Provided data: Begin

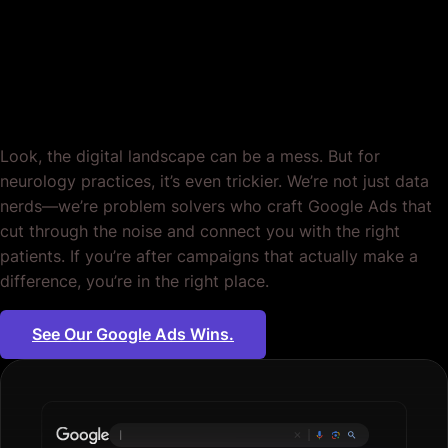
Neurologists, Crafted
for Impact. Period.
Look, the digital landscape can be a mess. But for
neurology practices, it’s even trickier. We’re not just data
nerds—we’re problem solvers who craft Google Ads that
cut through the noise and connect you with the right
patients. If you’re after campaigns that actually make a
difference, you’re in the right place.
See Our Google Ads Wins.
Plumbing services
|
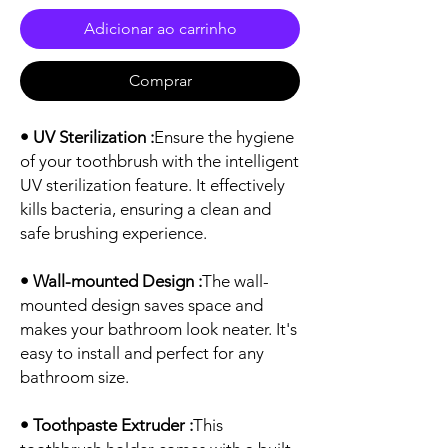
Adicionar ao carrinho
Comprar
• UV Sterilization :
Ensure the hygiene
of your toothbrush with the intelligent
UV sterilization feature. It effectively
kills bacteria, ensuring a clean and
safe brushing experience.
• Wall-mounted Design :
The wall-
mounted design saves space and
makes your bathroom look neater. It's
easy to install and perfect for any
bathroom size.
• Toothpaste Extruder :
This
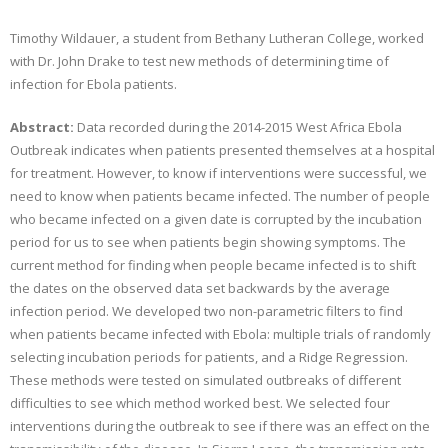
Timothy Wildauer, a student from Bethany Lutheran College, worked
with Dr. John Drake to test new methods of determining time of
infection for Ebola patients.
Abstract:
Data recorded during the 2014-2015 West Africa Ebola
Outbreak indicates when patients presented themselves at a hospital
for treatment. However, to know if interventions were successful, we
need to know when patients became infected. The number of people
who became infected on a given date is corrupted by the incubation
period for us to see when patients begin showing symptoms. The
current method for finding when people became infected is to shift
the dates on the observed data set backwards by the average
infection period. We developed two non-parametric filters to find
when patients became infected with Ebola: multiple trials of randomly
selecting incubation periods for patients, and a Ridge Regression.
These methods were tested on simulated outbreaks of different
difficulties to see which method worked best. We selected four
interventions during the outbreak to see if there was an effect on the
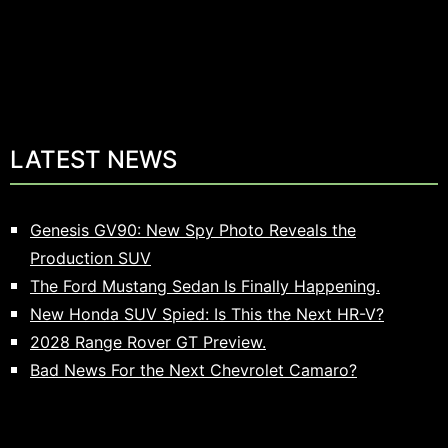
LATEST NEWS
Genesis GV90: New Spy Photo Reveals the
Production SUV
The Ford Mustang Sedan Is Finally Happening.
New Honda SUV Spied: Is This the Next HR-V?
2028 Range Rover GT Preview.
Bad News For the Next Chevrolet Camaro?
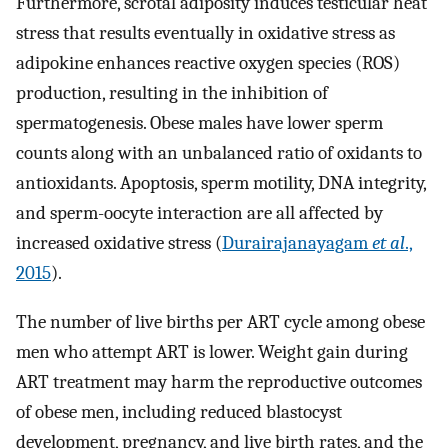
Furthermore, scrotal adiposity induces testicular heat
stress that results eventually in oxidative stress as
adipokine enhances reactive oxygen species (ROS)
production, resulting in the inhibition of
spermatogenesis. Obese males have lower sperm
counts along with an unbalanced ratio of oxidants to
antioxidants. Apoptosis, sperm motility, DNA integrity,
and sperm-oocyte interaction are all affected by
increased oxidative stress (
Durairajanayagam
et al
.,
2015
).
The number of live births per ART cycle among obese
men who attempt ART is lower. Weight gain during
ART treatment may harm the reproductive outcomes
of obese men, including reduced blastocyst
development, pregnancy, and live birth rates, and the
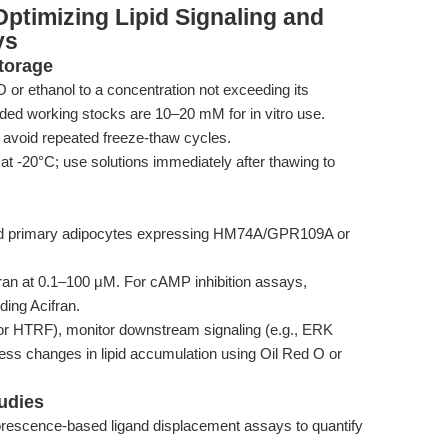
ptimizing Lipid Signaling and
ys
torage
or ethanol to a concentration not exceeding its
ded working stocks are 10–20 mM for in vitro use.
 avoid repeated freeze-thaw cycles.
at -20°C; use solutions immediately after thawing to
nd primary adipocytes expressing HM74A/GPR109A or
fran at 0.1–100 μM. For cAMP inhibition assays,
ding Acifran.
r HTRF), monitor downstream signaling (e.g., ERK
ess changes in lipid accumulation using Oil Red O or
tudies
orescence-based ligand displacement assays to quantify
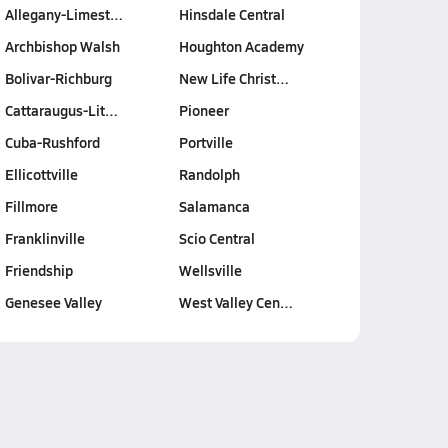
Allegany-Limest…
Hinsdale Central
Archbishop Walsh
Houghton Academy
Bolivar-Richburg
New Life Christ…
Cattaraugus-Lit…
Pioneer
Cuba-Rushford
Portville
Ellicottville
Randolph
Fillmore
Salamanca
Franklinville
Scio Central
Friendship
Wellsville
Genesee Valley
West Valley Cen…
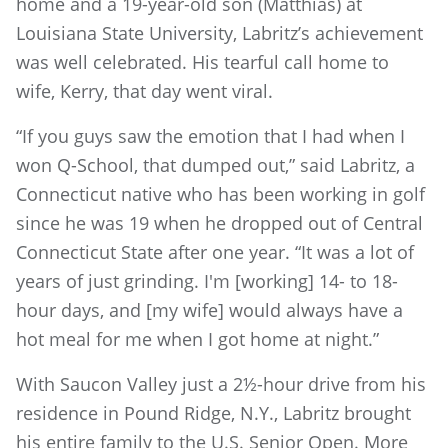
home and a 19-year-old son (Matthias) at
Louisiana State University, Labritz’s achievement
was well celebrated. His tearful call home to
wife, Kerry, that day went viral.
“If you guys saw the emotion that I had when I
won Q-School, that dumped out,” said Labritz, a
Connecticut native who has been working in golf
since he was 19 when he dropped out of Central
Connecticut State after one year. “It was a lot of
years of just grinding. I'm [working] 14- to 18-
hour days, and [my wife] would always have a
hot meal for me when I got home at night.”
With Saucon Valley just a 2½-hour drive from his
residence in Pound Ridge, N.Y., Labritz brought
his entire family to the U.S. Senior Open. More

Provided data: End

Transcribe the records above exactly, excluding every picture.

Neurologists, Crafted
for Impact. Period.
Look, the digital landscape can be a mess. But for
neurology practices, it’s even trickier. We’re not just data
nerds—we’re problem solvers who craft Google Ads that
cut through the noise and connect you with the right
patients. If you’re after campaigns that actually make a
difference, you’re in the right place.
See Our Google Ads Wins.
Plumbing services
|
Adicionar ao carrinho
Comprar
• UV Sterilization :
Ensure the hygiene
of your toothbrush with the intelligent
UV sterilization feature. It effectively
kills bacteria, ensuring a clean and
safe brushing experience.
• Wall-mounted Design :
The wall-
mounted design saves space and
makes your bathroom look neater. It's
easy to install and perfect for any
bathroom size.
• Toothpaste Extruder :
This
Timothy Wildauer, a student from Bethany Lutheran College, worked
with Dr. John Drake to test new methods of determining time of
infection for Ebola patients.
Abstract:
Data recorded during the 2014-2015 West Africa Ebola
Outbreak indicates when patients presented themselves at a hospital
for treatment. However, to know if interventions were successful, we
need to know when patients became infected. The number of people
who became infected on a given date is corrupted by the incubation
period for us to see when patients begin showing symptoms. The
current method for finding when people became infected is to shift
the dates on the observed data set backwards by the average
infection period. We developed two non-parametric filters to find
when patients became infected with Ebola: multiple trials of randomly
selecting incubation periods for patients, and a Ridge Regression.
These methods were tested on simulated outbreaks of different
difficulties to see which method worked best. We selected four
interventions during the outbreak to see if there was an effect on the
LATEST NEWS
Genesis GV90: New Spy Photo Reveals the
Production SUV
The Ford Mustang Sedan Is Finally Happening.
New Honda SUV Spied: Is This the Next HR-V?
2028 Range Rover GT Preview.
Bad News For the Next Chevrolet Camaro?
Furthermore, scrotal adiposity induces testicular heat
stress that results eventually in oxidative stress as
adipokine enhances reactive oxygen species (ROS)
production, resulting in the inhibition of
spermatogenesis. Obese males have lower sperm
counts along with an unbalanced ratio of oxidants to
antioxidants. Apoptosis, sperm motility, DNA integrity,
and sperm-oocyte interaction are all affected by
increased oxidative stress (
Durairajanayagam
et al
.,
2015
).
The number of live births per ART cycle among obese
men who attempt ART is lower. Weight gain during
ART treatment may harm the reproductive outcomes
of obese men, including reduced blastocyst
development, pregnancy, and live birth rates, and the
ptimizing Lipid Signaling and
ys
torage
or ethanol to a concentration not exceeding its
ded working stocks are 10–20 mM for in vitro use.
 avoid repeated freeze-thaw cycles.
at -20°C; use solutions immediately after thawing to
nd primary adipocytes expressing HM74A/GPR109A or
fran at 0.1–100 μM. For cAMP inhibition assays,
ding Acifran.
r HTRF), monitor downstream signaling (e.g., ERK
ess changes in lipid accumulation using Oil Red O or
tudies
orescence-based ligand displacement assays to quantify
Allegany-Limest…
Hinsdale Central
Archbishop Walsh
Houghton Academy
Bolivar-Richburg
New Life Christ…
Cattaraugus-Lit…
Pioneer
Cuba-Rushford
Portville
Ellicottville
Randolph
Fillmore
Salamanca
Franklinville
Scio Central
Friendship
Wellsville
Genesee Valley
West Valley Cen…
home and a 19-year-old son (Matthias) at
Louisiana State University, Labritz’s achievement
was well celebrated. His tearful call home to
wife, Kerry, that day went viral.
“If you guys saw the emotion that I had when I
won Q-School, that dumped out,” said Labritz, a
Connecticut native who has been working in golf
since he was 19 when he dropped out of Central
Connecticut State after one year. “It was a lot of
years of just grinding. I'm [working] 14- to 18-
hour days, and [my wife] would always have a
hot meal for me when I got home at night.”
With Saucon Valley just a 2½-hour drive from his
residence in Pound Ridge, N.Y., Labritz brought
his entire family to the U.S. Senior Open. More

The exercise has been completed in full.